All records below are to be repeated exactly, with the pictures left out.

● ● ● ● ●

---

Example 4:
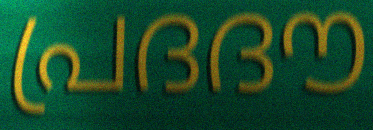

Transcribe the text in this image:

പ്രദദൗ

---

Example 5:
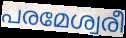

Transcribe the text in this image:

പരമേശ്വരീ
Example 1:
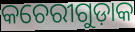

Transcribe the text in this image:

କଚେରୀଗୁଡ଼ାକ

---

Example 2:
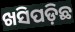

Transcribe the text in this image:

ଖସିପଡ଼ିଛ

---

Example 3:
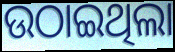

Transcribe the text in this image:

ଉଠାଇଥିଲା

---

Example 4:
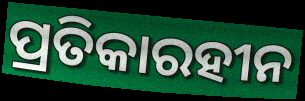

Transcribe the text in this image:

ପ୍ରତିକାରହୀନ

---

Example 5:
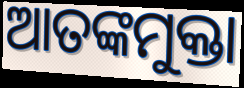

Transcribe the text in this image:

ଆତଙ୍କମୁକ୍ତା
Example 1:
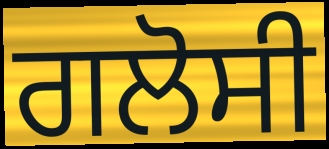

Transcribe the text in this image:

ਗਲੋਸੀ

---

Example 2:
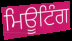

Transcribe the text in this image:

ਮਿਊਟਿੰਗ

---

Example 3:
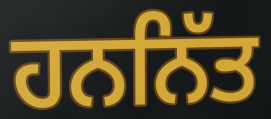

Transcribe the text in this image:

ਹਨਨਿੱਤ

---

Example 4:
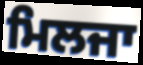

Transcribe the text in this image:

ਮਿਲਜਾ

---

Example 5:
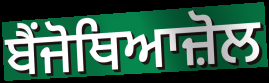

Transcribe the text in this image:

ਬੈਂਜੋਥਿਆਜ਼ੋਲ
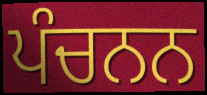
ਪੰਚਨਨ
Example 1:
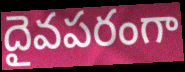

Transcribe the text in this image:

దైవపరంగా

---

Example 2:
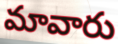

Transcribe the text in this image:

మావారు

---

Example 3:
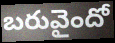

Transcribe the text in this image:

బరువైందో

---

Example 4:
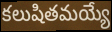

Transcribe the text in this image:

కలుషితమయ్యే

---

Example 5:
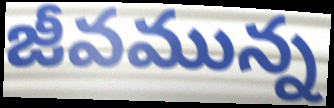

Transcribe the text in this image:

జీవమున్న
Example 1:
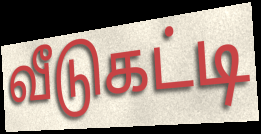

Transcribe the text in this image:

● ● ● ● ●

— ANSWER TO THIS TASK —
---

Example 4:

Transcribe the text in this image:

പ്രദദൗ

---

Example 5:

Transcribe the text in this image:

പരമേശ്വരീ
Example 1:

Transcribe the text in this image:

କଚେରୀଗୁଡ଼ାକ

---

Example 2:

Transcribe the text in this image:

ଖସିପଡ଼ିଛ

---

Example 3:

Transcribe the text in this image:

ଉଠାଇଥିଲା

---

Example 4:

Transcribe the text in this image:

ପ୍ରତିକାରହୀନ

---

Example 5:

Transcribe the text in this image:

ଆତଙ୍କମୁକ୍ତା
Example 1:

Transcribe the text in this image:

ਗਲੋਸੀ

---

Example 2:

Transcribe the text in this image:

ਮਿਊਟਿੰਗ

---

Example 3:

Transcribe the text in this image:

ਹਨਨਿੱਤ

---

Example 4:

Transcribe the text in this image:

ਮਿਲਜਾ

---

Example 5:

Transcribe the text in this image:

ਬੈਂਜੋਥਿਆਜ਼ੋਲ
ਪੰਚਨਨ
Example 1:

Transcribe the text in this image:

దైవపరంగా

---

Example 2:

Transcribe the text in this image:

మావారు

---

Example 3:

Transcribe the text in this image:

బరువైందో

---

Example 4:

Transcribe the text in this image:

కలుషితమయ్యే

---

Example 5:

Transcribe the text in this image:

జీవమున్న
Example 1:

Transcribe the text in this image:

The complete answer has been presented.